Directions: If an entry includes an image, drop the image and copy the rest verbatim.

[Stored data]
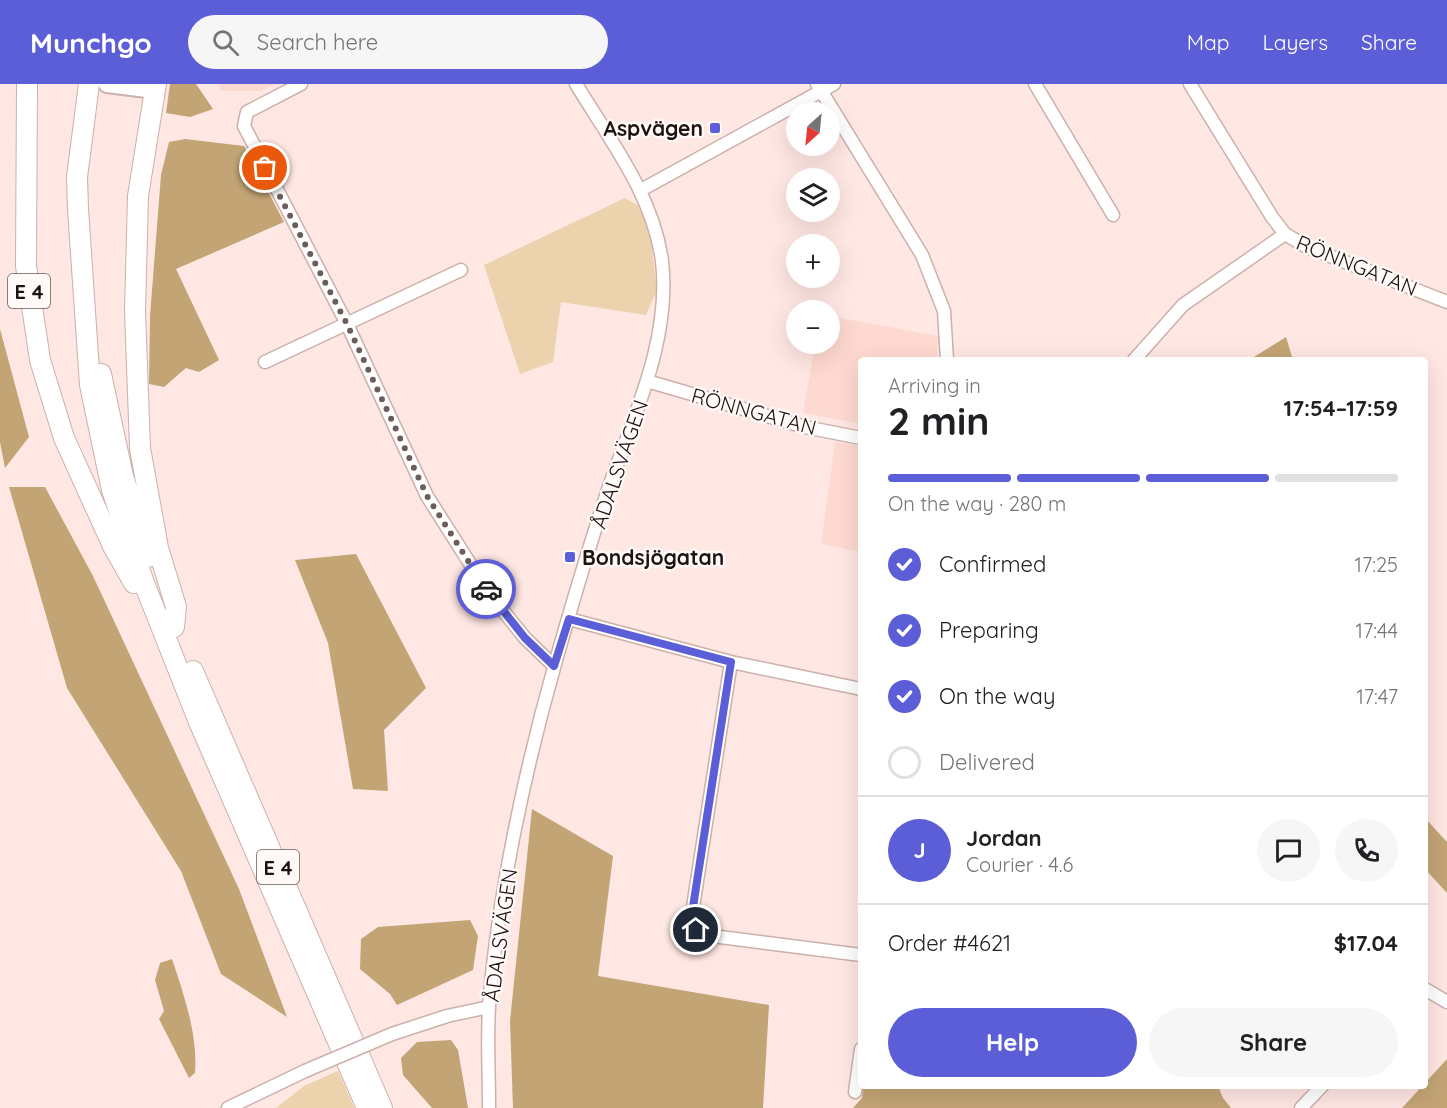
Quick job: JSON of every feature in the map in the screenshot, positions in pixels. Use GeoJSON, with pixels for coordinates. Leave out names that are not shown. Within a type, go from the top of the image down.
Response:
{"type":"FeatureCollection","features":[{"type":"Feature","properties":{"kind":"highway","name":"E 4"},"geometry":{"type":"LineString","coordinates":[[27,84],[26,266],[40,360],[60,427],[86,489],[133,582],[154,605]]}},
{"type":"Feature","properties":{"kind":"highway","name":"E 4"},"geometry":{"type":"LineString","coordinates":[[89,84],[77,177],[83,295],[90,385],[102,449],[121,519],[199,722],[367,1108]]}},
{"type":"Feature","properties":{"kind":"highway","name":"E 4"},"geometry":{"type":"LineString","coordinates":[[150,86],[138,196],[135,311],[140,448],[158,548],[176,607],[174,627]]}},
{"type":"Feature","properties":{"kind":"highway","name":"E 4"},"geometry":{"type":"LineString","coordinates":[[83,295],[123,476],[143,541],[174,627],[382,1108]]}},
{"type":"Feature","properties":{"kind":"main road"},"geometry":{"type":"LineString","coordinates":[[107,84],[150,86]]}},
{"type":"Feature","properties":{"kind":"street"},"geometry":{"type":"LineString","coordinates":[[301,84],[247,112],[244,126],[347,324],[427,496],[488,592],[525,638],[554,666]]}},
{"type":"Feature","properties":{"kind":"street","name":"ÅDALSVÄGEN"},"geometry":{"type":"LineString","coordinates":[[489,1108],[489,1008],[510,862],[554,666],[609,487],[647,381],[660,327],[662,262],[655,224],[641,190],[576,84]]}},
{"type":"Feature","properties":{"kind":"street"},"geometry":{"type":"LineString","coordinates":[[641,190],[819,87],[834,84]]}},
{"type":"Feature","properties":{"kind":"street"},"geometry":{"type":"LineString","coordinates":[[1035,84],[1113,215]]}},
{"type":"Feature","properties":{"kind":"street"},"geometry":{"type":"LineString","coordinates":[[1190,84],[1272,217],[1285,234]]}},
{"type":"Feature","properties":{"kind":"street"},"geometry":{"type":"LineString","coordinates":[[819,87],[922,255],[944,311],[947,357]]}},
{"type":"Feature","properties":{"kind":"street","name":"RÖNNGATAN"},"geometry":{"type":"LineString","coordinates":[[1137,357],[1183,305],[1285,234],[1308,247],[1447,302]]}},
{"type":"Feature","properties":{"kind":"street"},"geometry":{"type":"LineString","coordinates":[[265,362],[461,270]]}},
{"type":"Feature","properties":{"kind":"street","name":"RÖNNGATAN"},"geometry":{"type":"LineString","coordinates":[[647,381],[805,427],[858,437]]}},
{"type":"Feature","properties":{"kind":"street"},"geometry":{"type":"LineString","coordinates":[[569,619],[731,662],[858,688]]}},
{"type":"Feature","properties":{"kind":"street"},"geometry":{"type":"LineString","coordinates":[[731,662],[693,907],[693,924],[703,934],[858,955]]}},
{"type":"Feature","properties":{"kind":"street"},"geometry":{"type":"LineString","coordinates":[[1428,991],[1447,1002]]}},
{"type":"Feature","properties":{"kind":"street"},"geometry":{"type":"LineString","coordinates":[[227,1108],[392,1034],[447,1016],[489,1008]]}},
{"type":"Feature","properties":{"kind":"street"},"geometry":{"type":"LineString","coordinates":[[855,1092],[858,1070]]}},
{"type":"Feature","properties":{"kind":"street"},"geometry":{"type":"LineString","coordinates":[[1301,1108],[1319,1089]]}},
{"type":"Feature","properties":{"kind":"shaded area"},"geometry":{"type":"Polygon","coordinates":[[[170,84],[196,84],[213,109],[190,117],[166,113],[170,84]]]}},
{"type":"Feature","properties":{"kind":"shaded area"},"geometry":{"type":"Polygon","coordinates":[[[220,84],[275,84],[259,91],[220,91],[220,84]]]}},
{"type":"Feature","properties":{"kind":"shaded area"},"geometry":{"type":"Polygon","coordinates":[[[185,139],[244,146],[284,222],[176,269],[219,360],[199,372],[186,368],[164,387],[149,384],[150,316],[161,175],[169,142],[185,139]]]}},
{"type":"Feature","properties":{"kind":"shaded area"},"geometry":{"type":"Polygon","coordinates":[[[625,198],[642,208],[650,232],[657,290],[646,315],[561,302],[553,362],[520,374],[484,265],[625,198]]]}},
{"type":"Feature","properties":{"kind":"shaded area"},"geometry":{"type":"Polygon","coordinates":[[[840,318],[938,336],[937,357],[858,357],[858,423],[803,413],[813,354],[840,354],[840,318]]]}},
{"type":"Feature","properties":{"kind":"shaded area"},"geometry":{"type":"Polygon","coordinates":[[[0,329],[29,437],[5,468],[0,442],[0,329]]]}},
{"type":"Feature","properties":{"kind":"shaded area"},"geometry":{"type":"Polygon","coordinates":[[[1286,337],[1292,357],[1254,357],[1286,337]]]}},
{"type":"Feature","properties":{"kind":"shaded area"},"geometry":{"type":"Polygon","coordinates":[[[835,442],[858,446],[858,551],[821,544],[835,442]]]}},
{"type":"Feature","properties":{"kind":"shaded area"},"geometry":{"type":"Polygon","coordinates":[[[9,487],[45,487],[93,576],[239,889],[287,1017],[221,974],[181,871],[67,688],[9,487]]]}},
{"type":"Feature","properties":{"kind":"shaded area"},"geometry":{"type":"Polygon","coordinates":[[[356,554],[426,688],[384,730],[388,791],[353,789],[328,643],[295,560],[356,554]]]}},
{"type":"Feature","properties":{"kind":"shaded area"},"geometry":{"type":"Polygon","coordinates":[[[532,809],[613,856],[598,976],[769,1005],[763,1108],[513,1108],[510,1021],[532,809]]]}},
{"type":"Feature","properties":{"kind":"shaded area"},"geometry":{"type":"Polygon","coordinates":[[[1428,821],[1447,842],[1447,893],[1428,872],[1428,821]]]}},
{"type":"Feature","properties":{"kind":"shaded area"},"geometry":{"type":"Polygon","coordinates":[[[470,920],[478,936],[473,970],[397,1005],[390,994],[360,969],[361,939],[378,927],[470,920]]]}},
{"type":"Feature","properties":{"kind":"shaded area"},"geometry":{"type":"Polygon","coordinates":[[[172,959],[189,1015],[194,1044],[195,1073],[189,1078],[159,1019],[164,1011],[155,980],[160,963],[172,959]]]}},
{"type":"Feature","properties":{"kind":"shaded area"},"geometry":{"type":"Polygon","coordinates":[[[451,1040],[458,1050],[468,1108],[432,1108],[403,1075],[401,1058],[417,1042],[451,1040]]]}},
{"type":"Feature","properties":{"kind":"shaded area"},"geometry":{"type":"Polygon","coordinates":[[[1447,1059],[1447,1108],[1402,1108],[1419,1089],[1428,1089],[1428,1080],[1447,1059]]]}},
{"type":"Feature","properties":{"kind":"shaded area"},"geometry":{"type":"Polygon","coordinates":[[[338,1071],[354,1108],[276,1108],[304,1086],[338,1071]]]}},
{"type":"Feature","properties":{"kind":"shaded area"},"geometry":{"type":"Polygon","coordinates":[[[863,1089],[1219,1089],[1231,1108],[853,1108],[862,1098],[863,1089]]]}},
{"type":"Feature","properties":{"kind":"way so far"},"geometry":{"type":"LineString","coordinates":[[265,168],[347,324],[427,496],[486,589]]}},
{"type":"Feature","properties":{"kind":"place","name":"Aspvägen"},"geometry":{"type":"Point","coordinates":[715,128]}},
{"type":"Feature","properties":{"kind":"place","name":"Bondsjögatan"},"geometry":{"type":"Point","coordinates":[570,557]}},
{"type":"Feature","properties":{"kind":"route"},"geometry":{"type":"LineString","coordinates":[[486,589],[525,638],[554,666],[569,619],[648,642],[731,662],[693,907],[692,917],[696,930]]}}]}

Your solution:
Quick job: JSON of every feature in the map in the screenshot, positions in pixels. Use GeoJSON, with pixels for coordinates. Leave out names that are not shown. Within a type, go from the top of the image down.
Response:
{"type":"FeatureCollection","features":[{"type":"Feature","properties":{"kind":"highway","name":"E 4"},"geometry":{"type":"LineString","coordinates":[[27,84],[26,266],[40,360],[60,427],[86,489],[133,582],[154,605]]}},
{"type":"Feature","properties":{"kind":"highway","name":"E 4"},"geometry":{"type":"LineString","coordinates":[[89,84],[77,177],[83,295],[90,385],[102,449],[121,519],[199,722],[367,1108]]}},
{"type":"Feature","properties":{"kind":"highway","name":"E 4"},"geometry":{"type":"LineString","coordinates":[[150,86],[138,196],[135,311],[140,448],[158,548],[176,607],[174,627]]}},
{"type":"Feature","properties":{"kind":"highway","name":"E 4"},"geometry":{"type":"LineString","coordinates":[[83,295],[123,476],[143,541],[174,627],[382,1108]]}},
{"type":"Feature","properties":{"kind":"main road"},"geometry":{"type":"LineString","coordinates":[[107,84],[150,86]]}},
{"type":"Feature","properties":{"kind":"street"},"geometry":{"type":"LineString","coordinates":[[301,84],[247,112],[244,126],[347,324],[427,496],[488,592],[525,638],[554,666]]}},
{"type":"Feature","properties":{"kind":"street","name":"ÅDALSVÄGEN"},"geometry":{"type":"LineString","coordinates":[[489,1108],[489,1008],[510,862],[554,666],[609,487],[647,381],[660,327],[662,262],[655,224],[641,190],[576,84]]}},
{"type":"Feature","properties":{"kind":"street"},"geometry":{"type":"LineString","coordinates":[[641,190],[819,87],[834,84]]}},
{"type":"Feature","properties":{"kind":"street"},"geometry":{"type":"LineString","coordinates":[[1035,84],[1113,215]]}},
{"type":"Feature","properties":{"kind":"street"},"geometry":{"type":"LineString","coordinates":[[1190,84],[1272,217],[1285,234]]}},
{"type":"Feature","properties":{"kind":"street"},"geometry":{"type":"LineString","coordinates":[[819,87],[922,255],[944,311],[947,357]]}},
{"type":"Feature","properties":{"kind":"street","name":"RÖNNGATAN"},"geometry":{"type":"LineString","coordinates":[[1137,357],[1183,305],[1285,234],[1308,247],[1447,302]]}},
{"type":"Feature","properties":{"kind":"street"},"geometry":{"type":"LineString","coordinates":[[265,362],[461,270]]}},
{"type":"Feature","properties":{"kind":"street","name":"RÖNNGATAN"},"geometry":{"type":"LineString","coordinates":[[647,381],[805,427],[858,437]]}},
{"type":"Feature","properties":{"kind":"street"},"geometry":{"type":"LineString","coordinates":[[569,619],[731,662],[858,688]]}},
{"type":"Feature","properties":{"kind":"street"},"geometry":{"type":"LineString","coordinates":[[731,662],[693,907],[693,924],[703,934],[858,955]]}},
{"type":"Feature","properties":{"kind":"street"},"geometry":{"type":"LineString","coordinates":[[1428,991],[1447,1002]]}},
{"type":"Feature","properties":{"kind":"street"},"geometry":{"type":"LineString","coordinates":[[227,1108],[392,1034],[447,1016],[489,1008]]}},
{"type":"Feature","properties":{"kind":"street"},"geometry":{"type":"LineString","coordinates":[[855,1092],[858,1070]]}},
{"type":"Feature","properties":{"kind":"street"},"geometry":{"type":"LineString","coordinates":[[1301,1108],[1319,1089]]}},
{"type":"Feature","properties":{"kind":"shaded area"},"geometry":{"type":"Polygon","coordinates":[[[170,84],[196,84],[213,109],[190,117],[166,113],[170,84]]]}},
{"type":"Feature","properties":{"kind":"shaded area"},"geometry":{"type":"Polygon","coordinates":[[[220,84],[275,84],[259,91],[220,91],[220,84]]]}},
{"type":"Feature","properties":{"kind":"shaded area"},"geometry":{"type":"Polygon","coordinates":[[[185,139],[244,146],[284,222],[176,269],[219,360],[199,372],[186,368],[164,387],[149,384],[150,316],[161,175],[169,142],[185,139]]]}},
{"type":"Feature","properties":{"kind":"shaded area"},"geometry":{"type":"Polygon","coordinates":[[[625,198],[642,208],[650,232],[657,290],[646,315],[561,302],[553,362],[520,374],[484,265],[625,198]]]}},
{"type":"Feature","properties":{"kind":"shaded area"},"geometry":{"type":"Polygon","coordinates":[[[840,318],[938,336],[937,357],[858,357],[858,423],[803,413],[813,354],[840,354],[840,318]]]}},
{"type":"Feature","properties":{"kind":"shaded area"},"geometry":{"type":"Polygon","coordinates":[[[0,329],[29,437],[5,468],[0,442],[0,329]]]}},
{"type":"Feature","properties":{"kind":"shaded area"},"geometry":{"type":"Polygon","coordinates":[[[1286,337],[1292,357],[1254,357],[1286,337]]]}},
{"type":"Feature","properties":{"kind":"shaded area"},"geometry":{"type":"Polygon","coordinates":[[[835,442],[858,446],[858,551],[821,544],[835,442]]]}},
{"type":"Feature","properties":{"kind":"shaded area"},"geometry":{"type":"Polygon","coordinates":[[[9,487],[45,487],[93,576],[239,889],[287,1017],[221,974],[181,871],[67,688],[9,487]]]}},
{"type":"Feature","properties":{"kind":"shaded area"},"geometry":{"type":"Polygon","coordinates":[[[356,554],[426,688],[384,730],[388,791],[353,789],[328,643],[295,560],[356,554]]]}},
{"type":"Feature","properties":{"kind":"shaded area"},"geometry":{"type":"Polygon","coordinates":[[[532,809],[613,856],[598,976],[769,1005],[763,1108],[513,1108],[510,1021],[532,809]]]}},
{"type":"Feature","properties":{"kind":"shaded area"},"geometry":{"type":"Polygon","coordinates":[[[1428,821],[1447,842],[1447,893],[1428,872],[1428,821]]]}},
{"type":"Feature","properties":{"kind":"shaded area"},"geometry":{"type":"Polygon","coordinates":[[[470,920],[478,936],[473,970],[397,1005],[390,994],[360,969],[361,939],[378,927],[470,920]]]}},
{"type":"Feature","properties":{"kind":"shaded area"},"geometry":{"type":"Polygon","coordinates":[[[172,959],[189,1015],[194,1044],[195,1073],[189,1078],[159,1019],[164,1011],[155,980],[160,963],[172,959]]]}},
{"type":"Feature","properties":{"kind":"shaded area"},"geometry":{"type":"Polygon","coordinates":[[[451,1040],[458,1050],[468,1108],[432,1108],[403,1075],[401,1058],[417,1042],[451,1040]]]}},
{"type":"Feature","properties":{"kind":"shaded area"},"geometry":{"type":"Polygon","coordinates":[[[1447,1059],[1447,1108],[1402,1108],[1419,1089],[1428,1089],[1428,1080],[1447,1059]]]}},
{"type":"Feature","properties":{"kind":"shaded area"},"geometry":{"type":"Polygon","coordinates":[[[338,1071],[354,1108],[276,1108],[304,1086],[338,1071]]]}},
{"type":"Feature","properties":{"kind":"shaded area"},"geometry":{"type":"Polygon","coordinates":[[[863,1089],[1219,1089],[1231,1108],[853,1108],[862,1098],[863,1089]]]}},
{"type":"Feature","properties":{"kind":"way so far"},"geometry":{"type":"LineString","coordinates":[[265,168],[347,324],[427,496],[486,589]]}},
{"type":"Feature","properties":{"kind":"place","name":"Aspvägen"},"geometry":{"type":"Point","coordinates":[715,128]}},
{"type":"Feature","properties":{"kind":"place","name":"Bondsjögatan"},"geometry":{"type":"Point","coordinates":[570,557]}},
{"type":"Feature","properties":{"kind":"route"},"geometry":{"type":"LineString","coordinates":[[486,589],[525,638],[554,666],[569,619],[648,642],[731,662],[693,907],[692,917],[696,930]]}}]}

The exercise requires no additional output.